EXERCISE TASKS -
(1) Answer these questions using the article on driverless mass transit, one line each:
(a) How many cities has Navya's ARMA driverless bus been delivered to?
(b) What job does LiDAR do in these vehicles?
(c) In which publication has driverless car technology been covered extensively?
(2) In the article on driverless mass transit, turn the paragraph starting "The same technology that enables small, unmanned vehicles" into a short list that keeps its main facts.
(3) Extend the article on driverless mass transit, picking up right after its final sentence.

--- Start of TEXT PASSAGE ---

Hey, Driver?

By Amy Goetzman | September 01, 2017

It’s not just cars. Driverless mass transit may be coming to a city near you.

Driverless Mass Transit

Driverless cars are no longer a future-tech fantasy. So get ready for what inevitably comes next: driverless everything else. Cities around the world will soon see driverless trains, buses, planes, shuttles, ferries, taxis, and other forms of mass transit.

Driverless bus

Navya’s ARMA driverless bus has been delivered to 45 cities around the world. Image courtesy of Navya.

The same technology that enables small, unmanned vehicles to pilot around a city can also be implemented in public transportation systems. Multiple cameras observe road or rail conditions, radars help measure distances, LiDAR helps evaluate routes, and microphones transmit sounds to computers that translate that information into driving decisions.

Over the years, we’ve covered driverless car technology extensively in Connector Supplier, observing its development and its recent arrival on city streets. The same systems and connectors that enable these vehicles to operate, sense their surroundings, and make safe movements throughout a complex urban environment are now being utilized in larger vehicles and public transit scenarios. They raise certain questions — about safety, personnel issues, and performance — that are being handled differently around the world, as each city weighs its comfort level with the new vehicles. But they are coming nonetheless, perhaps even to your own city.

--- End of TEXT PASSAGE ---
--- Start of RECORDED INFORMATION ---

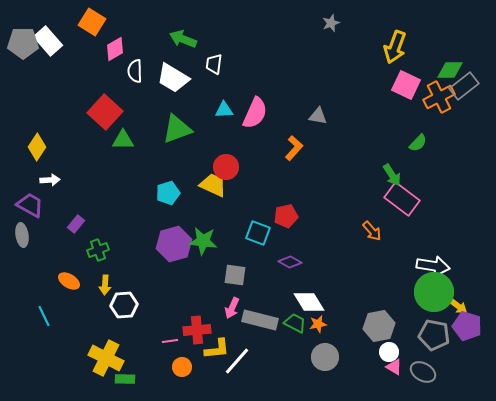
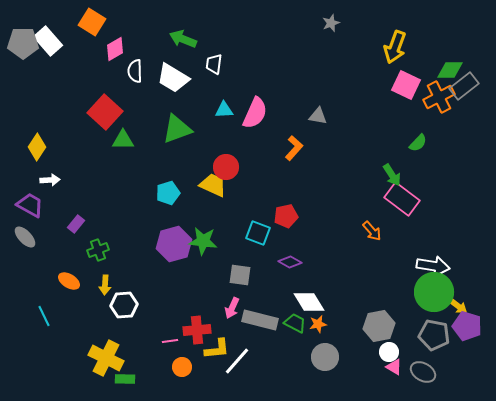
gray ellipse at (22, 235): moved 3 px right, 2 px down; rotated 35 degrees counterclockwise
gray square at (235, 275): moved 5 px right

--- End of RECORDED INFORMATION ---

ANSWERS TO THE EXERCISES -
(1)
(a) 45 cities
(b) It helps evaluate routes.
(c) Connector Supplier

(2)
- The technology that lets small, unmanned vehicles move around a city can also be used in public transportation.
- Cameras watch road or rail conditions.
- Radars help measure distances.
- LiDAR helps evaluate routes.
- Microphones send sounds to computers, which turn that information into driving decisions.

(3)
Driverless Buses

Autonomous buses that utilize the same technology found in self-driving cars are rolling out around the world. These small buses, most of which are manufactured by the French company Navya, can reach speeds of up to 28mph, hold a battery charge that lasts up to 13 hours, and evaluate road conditions to make safe operating decisions using the same complex network of cameras, sensing technology, and communication systems. Eventually, these buses could connect with traffic lights and other transport infrastructure to create more efficient routes, and could also connect with the public through their devices and applications.

Mcity provides driverless vehicles with a real-world-like testing ground. Video courtesy of the University of Michigan.

This fall, students at the University of Michigan in Ann Arbor, MI, will be able to hop on a driverless shuttle bus that can carry up to 15 students on the two-mile route from the Lurie Engineering Center to the North Campus Research Complex. Initially, it will be limited to this fixed route. The electric vehicle is manufactured by Navya and is being launched in partnership with Mcity, the university’s 32-acre testing facility, which features built-to-scale, simulated streetscapes that provide a realistic driving environment. This facility is the testing ground for the self-driving cars produced by many leading automakers. Mcity works with automakers, government, and tech startups.

Navya has also opened a manufacturing facility in Ann Arbor to produce the driverless ARMA shuttle for the US market. Since 2015, NAVYA has deployed in 45 cities across the globe.

In Tallinn, Estonia, two driverless buses hit the streets in a one-month trial run in August. Local driving laws require that a responsible person be onboard, so the bus has a host who explains the technology to passengers new to the world of autonomous vehicles. That trial run exposed some flaws in the vehicle’s system when it failed to yield to a police vehicle with flashing lights and ignored a red light at a pedestrian crossing. Some fine-tuning is clearly needed.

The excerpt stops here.